Lite-prover trust assumption
recentRuns.grade field tells verifiers whether an agent’s recent runs were proved or signed.TensorCommitment proof system
The proof system is the cryptographic core of the verification model. Its job is to let the on-chain verifier confirm — in constant time — that a prover ran a specific model on a specific input and produced the claimed output. It’s designed for transformer-shaped networks, handling both the linear operations (matmul) and the nonlinear activations (GELU/SiLU/softmax).
Cryptographic primitives
Built on the BLS12-381 elliptic curve via the Arkworks library, chosen for its well-studied security and efficient pairings. Three primitives compose:
- Tiled multivariate KZG commitments — tensor activations tiled and committed using a product-power Structured Reference String.
- Sumcheck protocol — non-interactive via Fiat-Shamir. Verifies linear operations over committed tensors.
- Plookup-style lookup arguments — for nonlinear activations against precomputed tables.
Proof generation pipeline
Proofs are generated inline during the vLLM forward pass — Python hooks intercept per-layer activations and feed them to the Rust proof engine. Seven steps:
- Input commitment (hash of input tokens).
- Per-layer KZG commitments — tiled multivariate commitments for each transformer layer (attention, FFN, layer norm).
- Sumcheck proofs for linear operations.
- Lookup proofs for nonlinear activations.
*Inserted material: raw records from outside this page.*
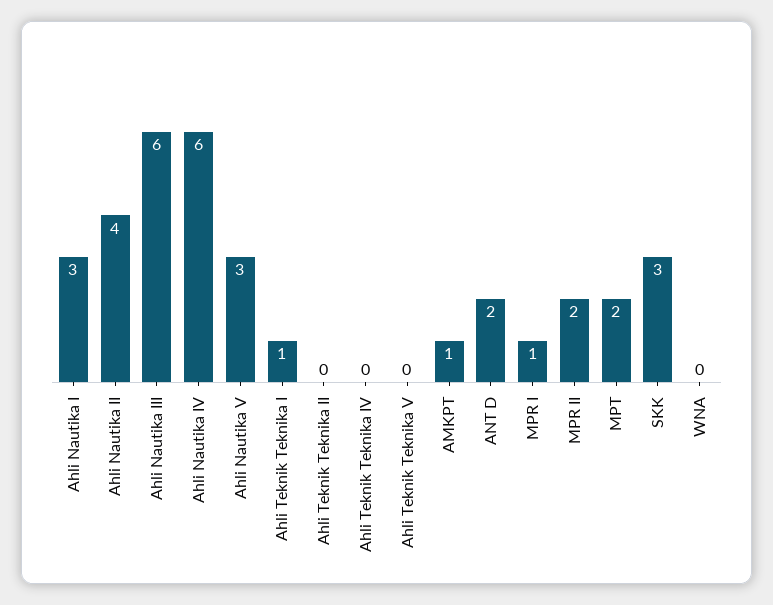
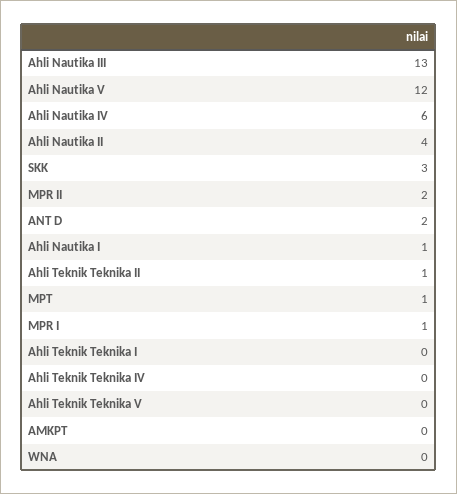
  {
-   "Ahli Nautika I": 3,
+   "Ahli Nautika I": 1,
    "Ahli Nautika II": 4,
-   "Ahli Nautika III": 6,
+   "Ahli Nautika III": 13,
    "Ahli Nautika IV": 6,
-   "Ahli Nautika V": 3,
+   "Ahli Nautika V": 12,
-   "Ahli Teknik Teknika I": 1,
+   "Ahli Teknik Teknika I": 0,
-   "Ahli Teknik Teknika II": 0,
+   "Ahli Teknik Teknika II": 1,
    "Ahli Teknik Teknika IV": 0,
    "Ahli Teknik Teknika V": 0,
-   "AMKPT": 1,
+   "AMKPT": 0,
    "ANT D": 2,
    "MPR I": 1,
    "MPR II": 2,
-   "MPT": 2,
+   "MPT": 1,
    "SKK": 3,
    "WNA": 0
  }

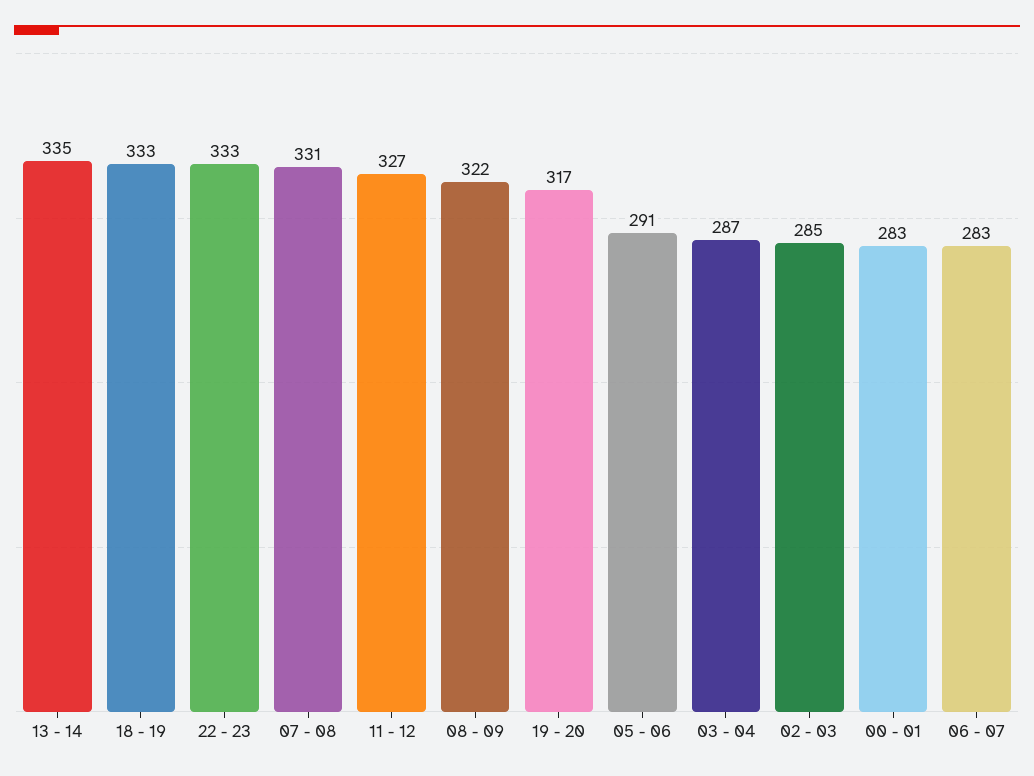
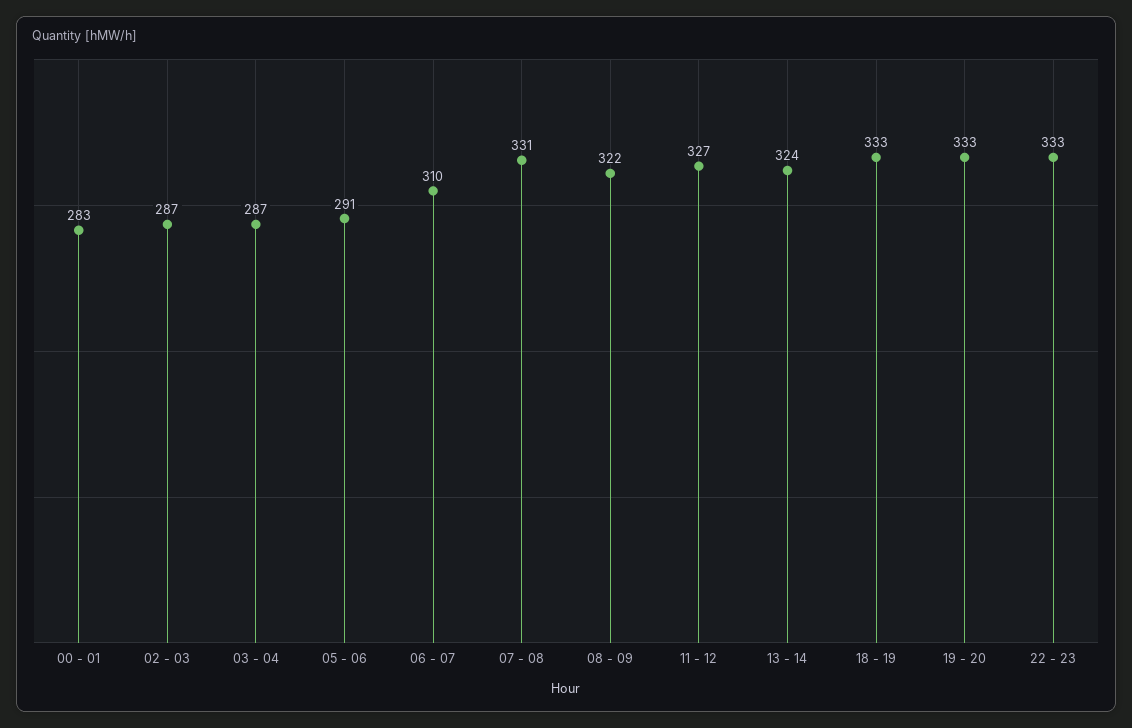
  {
-   "13 - 14": 335,
+   "13 - 14": 324,
    "18 - 19": 333,
    "22 - 23": 333,
    "07 - 08": 331,
    "11 - 12": 327,
    "08 - 09": 322,
-   "19 - 20": 317,
+   "19 - 20": 333,
    "05 - 06": 291,
    "03 - 04": 287,
-   "02 - 03": 285,
+   "02 - 03": 287,
    "00 - 01": 283,
-   "06 - 07": 283
+   "06 - 07": 310
  }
- Weight binding — sumcheck opening at a random challenge point, binding the proof to the registered model weights.
- Output commitment.
- Terkle tree aggregation — per-layer commitments aggregated into a single root for compact on-chain verification.
Hardware acceleration
The dominant cost in proof generation is multi-scalar multiplication (MSM), which paces the KZG commitments. To make proving practical at inference speeds, the prover uses GPU acceleration: Metal on macOS for development and CUDA in production. CUDA support extends to MSM, NTT, quantization, and sumcheck proof generation, so the full proof pipeline runs on the same GPU that runs inference.
For the cryptographic deep-dive (with the verifier-side O(1) cost argument), see Tensor Commits.
Selection: VRF lottery + capacity registry
Manipulation-resistant assignment matters: if users or provers could pick which prover handles a given job, you’d open the door to collusion, censorship, and selective computation. The target design uses a verifiable random draw that respects each model’s hardware needs.
- Each registered prover declares hardware capacity (VRAM, RAM, supported models) in an on-chain Capacity Registry.
- For each inference job, the eligible set is filtered to provers whose capacity meets the model’s requirements.
- A VRF draw, seeded from consensus randomness, selects the assigned prover. The selection is non-manipulable and verifiable on-chain.
- Selected provers have a block-based deadline; missing it triggers slashing via the staking pallet.
At alpha (1 full + 2 lite), any registered prover can submit results for any job. VRF-based selection activates as the prover set grows.
Accountability and latency classes
Honest behavior is enforced through economic pressure, not policy. Misbehavior is more costly than honest participation.
Staking
Registered provers post a bond. Misbehavior triggers slashing.
Capacity claims
Provers declare hardware capacity. Failure to deliver assigned jobs signals misreported capacity, triggering penalties.
Deadlines
Each job has a block-based deadline derived from its latency class. Missing it triggers slashing.
Latency classes
Jobs grouped into RT (real-time), Interactive, and Bulk classes with differentiated deadlines and fees.
At alpha with a small prover set, these mechanisms operate in a simplified form. Full staking and slashing activate with open prover registration in Beta — see Status & Roadmap.